Extrait choisi ->
((

La séquence diffusée sur C8 justifie-t-elle une sanction ?

Il semble probable au vu de la séquence opposant MM. Hanouna et Boyard que le rapporteur décide que les faits justifient l’engagement d’une procédure de sanction. Rappelons que l’éditeur de la chaîne C8 a conclu une convention avec l’ARCOM. L’article 2-2-1 de la convention signée entre l’éditeur de la chaîne C8 et l’ARCOM précise que : « l’éditeur est responsable du contenu des émissions qu’il diffuse. Il conserve en toutes circonstances la maîtrise de son antenne ». Au surplus, l’article 2-3-4 prévoit que l’éditeur « respecte les droits de la personne relatifs à sa vie privée, à son image, à son honneur et à sa réputation tels qu’ils sont définis par la loi et la jurisprudence ». Le fait pour l’animateur d’une émission d’insulter et d’invectiver à plusieurs reprises un invité ne semble pas aller dans le sens de ce dernier article. Le CSA (ancêtre de l’ARCOM) s’est régulièrement appuyé sur ces principes pour intervenir auprès d’éditeur ayant diffusé des insultes à l’antenne.

))

Détail de la tâche -> Transcrivez intégralement l'extrait sur la séquence diffusée sur C8, sans y changer un mot. Les enregistrements ne sont pas nécessaires.

Informations enregistrées ->
((

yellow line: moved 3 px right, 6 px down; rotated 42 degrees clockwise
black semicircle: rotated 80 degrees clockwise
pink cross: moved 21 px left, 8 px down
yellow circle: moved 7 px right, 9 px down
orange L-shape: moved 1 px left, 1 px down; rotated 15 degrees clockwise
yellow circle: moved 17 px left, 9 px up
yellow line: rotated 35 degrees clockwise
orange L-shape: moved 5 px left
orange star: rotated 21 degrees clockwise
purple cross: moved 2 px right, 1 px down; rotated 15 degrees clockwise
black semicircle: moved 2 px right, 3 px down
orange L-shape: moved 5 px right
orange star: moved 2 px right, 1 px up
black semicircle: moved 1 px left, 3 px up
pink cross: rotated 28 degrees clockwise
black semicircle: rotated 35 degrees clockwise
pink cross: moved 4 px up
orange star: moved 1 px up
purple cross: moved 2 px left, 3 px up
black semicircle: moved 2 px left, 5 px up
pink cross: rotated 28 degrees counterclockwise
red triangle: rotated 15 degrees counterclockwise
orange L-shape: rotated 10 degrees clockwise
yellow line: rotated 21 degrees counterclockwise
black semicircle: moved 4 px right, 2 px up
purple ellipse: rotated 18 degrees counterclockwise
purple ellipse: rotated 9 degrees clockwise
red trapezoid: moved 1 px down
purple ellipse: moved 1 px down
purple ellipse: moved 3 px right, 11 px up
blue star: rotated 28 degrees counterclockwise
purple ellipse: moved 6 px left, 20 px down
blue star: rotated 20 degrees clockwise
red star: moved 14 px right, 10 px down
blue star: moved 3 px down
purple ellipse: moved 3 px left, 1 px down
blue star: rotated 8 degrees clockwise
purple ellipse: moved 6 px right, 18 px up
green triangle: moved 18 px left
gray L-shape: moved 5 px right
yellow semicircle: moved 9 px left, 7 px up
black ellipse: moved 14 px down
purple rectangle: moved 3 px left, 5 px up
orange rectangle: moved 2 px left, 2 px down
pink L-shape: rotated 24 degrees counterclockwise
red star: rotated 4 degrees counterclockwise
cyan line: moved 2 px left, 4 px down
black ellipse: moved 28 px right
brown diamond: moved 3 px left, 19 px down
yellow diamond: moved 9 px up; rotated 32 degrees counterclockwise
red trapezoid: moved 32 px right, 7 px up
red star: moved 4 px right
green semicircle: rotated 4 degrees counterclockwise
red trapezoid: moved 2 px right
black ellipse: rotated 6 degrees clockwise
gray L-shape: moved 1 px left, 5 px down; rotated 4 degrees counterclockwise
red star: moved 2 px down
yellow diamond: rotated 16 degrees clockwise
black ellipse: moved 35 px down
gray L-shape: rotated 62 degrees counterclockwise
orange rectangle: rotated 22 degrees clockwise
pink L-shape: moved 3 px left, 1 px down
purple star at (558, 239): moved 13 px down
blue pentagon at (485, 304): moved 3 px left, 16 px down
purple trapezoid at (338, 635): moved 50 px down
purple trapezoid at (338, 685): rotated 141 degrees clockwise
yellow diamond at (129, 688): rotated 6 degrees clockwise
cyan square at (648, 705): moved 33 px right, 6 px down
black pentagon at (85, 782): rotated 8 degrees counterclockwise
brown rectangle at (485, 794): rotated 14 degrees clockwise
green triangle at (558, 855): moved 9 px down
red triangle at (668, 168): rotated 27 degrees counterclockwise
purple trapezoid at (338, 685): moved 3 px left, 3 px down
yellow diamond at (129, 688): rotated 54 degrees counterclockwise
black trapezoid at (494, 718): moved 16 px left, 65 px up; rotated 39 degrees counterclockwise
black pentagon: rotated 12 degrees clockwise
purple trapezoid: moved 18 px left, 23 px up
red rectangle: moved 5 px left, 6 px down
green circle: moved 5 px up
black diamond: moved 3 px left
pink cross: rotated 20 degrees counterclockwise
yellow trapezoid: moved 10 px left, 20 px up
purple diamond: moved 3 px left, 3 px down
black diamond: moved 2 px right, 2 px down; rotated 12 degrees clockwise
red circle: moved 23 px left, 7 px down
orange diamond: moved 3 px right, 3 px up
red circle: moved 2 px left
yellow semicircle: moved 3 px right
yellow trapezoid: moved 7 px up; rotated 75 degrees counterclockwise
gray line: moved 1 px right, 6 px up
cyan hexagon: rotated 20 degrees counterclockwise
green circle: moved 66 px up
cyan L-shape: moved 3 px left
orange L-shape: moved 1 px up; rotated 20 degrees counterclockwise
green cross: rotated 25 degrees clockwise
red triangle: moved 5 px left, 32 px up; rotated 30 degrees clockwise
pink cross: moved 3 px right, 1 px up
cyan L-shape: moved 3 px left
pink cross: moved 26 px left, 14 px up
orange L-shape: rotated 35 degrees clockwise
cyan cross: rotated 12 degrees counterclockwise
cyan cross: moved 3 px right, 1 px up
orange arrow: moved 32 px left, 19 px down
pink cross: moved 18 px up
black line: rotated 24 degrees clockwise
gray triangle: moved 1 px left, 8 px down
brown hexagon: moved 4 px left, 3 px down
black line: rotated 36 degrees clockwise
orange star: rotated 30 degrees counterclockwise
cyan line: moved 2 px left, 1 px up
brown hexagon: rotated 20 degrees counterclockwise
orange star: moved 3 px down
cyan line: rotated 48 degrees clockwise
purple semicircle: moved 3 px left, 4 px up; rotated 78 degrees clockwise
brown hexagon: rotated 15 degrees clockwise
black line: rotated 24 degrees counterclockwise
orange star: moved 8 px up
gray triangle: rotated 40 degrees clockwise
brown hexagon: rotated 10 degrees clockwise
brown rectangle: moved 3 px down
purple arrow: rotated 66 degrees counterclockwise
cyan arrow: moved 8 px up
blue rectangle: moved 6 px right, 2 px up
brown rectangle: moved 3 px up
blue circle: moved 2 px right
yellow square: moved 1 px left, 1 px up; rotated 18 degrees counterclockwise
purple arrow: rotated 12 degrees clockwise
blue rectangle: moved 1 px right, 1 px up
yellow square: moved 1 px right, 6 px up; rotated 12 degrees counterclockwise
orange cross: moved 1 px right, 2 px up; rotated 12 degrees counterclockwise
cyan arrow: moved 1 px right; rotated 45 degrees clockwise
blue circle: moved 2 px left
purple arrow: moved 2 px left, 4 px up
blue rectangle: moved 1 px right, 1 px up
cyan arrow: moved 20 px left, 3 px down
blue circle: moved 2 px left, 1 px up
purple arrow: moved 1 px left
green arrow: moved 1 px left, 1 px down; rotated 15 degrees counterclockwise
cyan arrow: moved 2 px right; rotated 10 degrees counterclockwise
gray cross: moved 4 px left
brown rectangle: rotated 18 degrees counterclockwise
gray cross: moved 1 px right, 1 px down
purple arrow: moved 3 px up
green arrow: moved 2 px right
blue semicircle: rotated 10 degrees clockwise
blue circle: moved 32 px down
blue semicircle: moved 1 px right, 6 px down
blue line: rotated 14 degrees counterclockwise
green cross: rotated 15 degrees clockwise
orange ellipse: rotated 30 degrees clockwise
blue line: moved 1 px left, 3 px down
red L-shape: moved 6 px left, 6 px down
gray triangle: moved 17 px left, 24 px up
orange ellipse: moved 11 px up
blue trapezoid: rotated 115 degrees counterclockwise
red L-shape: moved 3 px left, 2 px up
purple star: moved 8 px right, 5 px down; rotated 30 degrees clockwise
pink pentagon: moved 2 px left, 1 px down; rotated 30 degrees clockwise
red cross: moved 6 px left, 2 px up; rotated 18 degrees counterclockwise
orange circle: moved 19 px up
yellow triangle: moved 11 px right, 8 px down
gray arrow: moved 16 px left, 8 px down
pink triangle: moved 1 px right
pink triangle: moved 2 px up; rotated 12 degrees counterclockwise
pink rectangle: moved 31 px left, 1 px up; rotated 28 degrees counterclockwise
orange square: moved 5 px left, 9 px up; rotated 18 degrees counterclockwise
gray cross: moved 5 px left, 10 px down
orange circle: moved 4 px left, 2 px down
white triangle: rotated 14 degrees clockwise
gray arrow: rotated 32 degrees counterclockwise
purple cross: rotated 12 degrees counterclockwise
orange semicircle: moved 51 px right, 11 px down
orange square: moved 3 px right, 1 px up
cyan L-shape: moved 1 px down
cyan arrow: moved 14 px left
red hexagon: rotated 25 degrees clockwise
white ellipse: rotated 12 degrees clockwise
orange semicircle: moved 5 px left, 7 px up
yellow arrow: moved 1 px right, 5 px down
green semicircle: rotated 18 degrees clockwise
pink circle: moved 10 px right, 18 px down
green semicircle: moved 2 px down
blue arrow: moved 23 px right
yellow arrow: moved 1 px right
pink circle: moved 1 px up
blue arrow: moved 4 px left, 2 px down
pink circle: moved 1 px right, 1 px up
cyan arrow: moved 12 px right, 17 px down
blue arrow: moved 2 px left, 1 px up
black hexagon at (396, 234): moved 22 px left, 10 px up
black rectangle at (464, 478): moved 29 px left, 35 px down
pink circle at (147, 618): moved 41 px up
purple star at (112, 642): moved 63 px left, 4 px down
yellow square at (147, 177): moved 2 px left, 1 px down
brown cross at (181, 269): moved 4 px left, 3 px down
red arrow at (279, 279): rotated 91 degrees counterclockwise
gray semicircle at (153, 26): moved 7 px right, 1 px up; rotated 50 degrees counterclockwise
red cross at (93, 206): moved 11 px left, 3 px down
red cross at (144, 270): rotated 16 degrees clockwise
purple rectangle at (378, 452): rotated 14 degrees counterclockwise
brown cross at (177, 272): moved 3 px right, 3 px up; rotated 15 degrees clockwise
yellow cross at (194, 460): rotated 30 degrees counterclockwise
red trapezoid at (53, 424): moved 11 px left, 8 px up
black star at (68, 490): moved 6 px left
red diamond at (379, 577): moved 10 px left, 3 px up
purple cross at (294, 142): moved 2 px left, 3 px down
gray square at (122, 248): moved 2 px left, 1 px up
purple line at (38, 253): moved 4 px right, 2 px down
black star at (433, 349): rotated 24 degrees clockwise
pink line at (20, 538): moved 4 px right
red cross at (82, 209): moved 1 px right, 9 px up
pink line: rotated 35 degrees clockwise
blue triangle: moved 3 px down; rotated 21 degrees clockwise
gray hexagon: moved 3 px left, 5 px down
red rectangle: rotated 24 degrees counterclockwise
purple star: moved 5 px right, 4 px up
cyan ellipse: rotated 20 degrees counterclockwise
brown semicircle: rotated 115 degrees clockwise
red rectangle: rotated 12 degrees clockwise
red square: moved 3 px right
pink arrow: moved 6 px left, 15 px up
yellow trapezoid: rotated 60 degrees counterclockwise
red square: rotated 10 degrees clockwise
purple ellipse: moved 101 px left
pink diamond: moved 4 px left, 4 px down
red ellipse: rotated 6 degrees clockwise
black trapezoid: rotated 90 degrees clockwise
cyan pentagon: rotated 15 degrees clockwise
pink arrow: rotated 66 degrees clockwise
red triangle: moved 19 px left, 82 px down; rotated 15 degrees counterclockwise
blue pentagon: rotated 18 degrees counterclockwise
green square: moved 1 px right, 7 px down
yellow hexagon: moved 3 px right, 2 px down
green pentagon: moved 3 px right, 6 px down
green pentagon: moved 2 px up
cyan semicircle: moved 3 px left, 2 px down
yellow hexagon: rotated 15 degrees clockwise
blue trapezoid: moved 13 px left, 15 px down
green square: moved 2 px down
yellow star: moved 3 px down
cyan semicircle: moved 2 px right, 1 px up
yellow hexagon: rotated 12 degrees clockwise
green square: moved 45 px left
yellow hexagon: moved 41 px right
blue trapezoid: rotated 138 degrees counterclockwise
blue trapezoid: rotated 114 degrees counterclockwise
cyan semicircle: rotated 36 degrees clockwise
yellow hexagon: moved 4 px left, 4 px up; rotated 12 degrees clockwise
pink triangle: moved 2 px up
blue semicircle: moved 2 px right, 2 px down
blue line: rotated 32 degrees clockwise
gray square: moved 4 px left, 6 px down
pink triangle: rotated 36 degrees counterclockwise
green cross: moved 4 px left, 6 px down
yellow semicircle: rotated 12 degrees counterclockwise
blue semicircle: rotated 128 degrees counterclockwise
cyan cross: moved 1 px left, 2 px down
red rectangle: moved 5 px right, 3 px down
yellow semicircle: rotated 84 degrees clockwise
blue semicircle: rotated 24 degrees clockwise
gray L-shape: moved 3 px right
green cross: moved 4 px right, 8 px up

))

Réponse complète ->
La séquence diffusée sur C8 justifie-t-elle une sanction ?

Il semble probable au vu de la séquence opposant MM. Hanouna et Boyard que le rapporteur décide que les faits justifient l’engagement d’une procédure de sanction. Rappelons que l’éditeur de la chaîne C8 a conclu une convention avec l’ARCOM. L’article 2-2-1 de la convention signée entre l’éditeur de la chaîne C8 et l’ARCOM précise que : « l’éditeur est responsable du contenu des émissions qu’il diffuse. Il conserve en toutes circonstances la maîtrise de son antenne ». Au surplus, l’article 2-3-4 prévoit que l’éditeur « respecte les droits de la personne relatifs à sa vie privée, à son image, à son honneur et à sa réputation tels qu’ils sont définis par la loi et la jurisprudence ». Le fait pour l’animateur d’une émission d’insulter et d’invectiver à plusieurs reprises un invité ne semble pas aller dans le sens de ce dernier article. Le CSA (ancêtre de l’ARCOM) s’est régulièrement appuyé sur ces principes pour intervenir auprès d’éditeur ayant diffusé des insultes à l’antenne.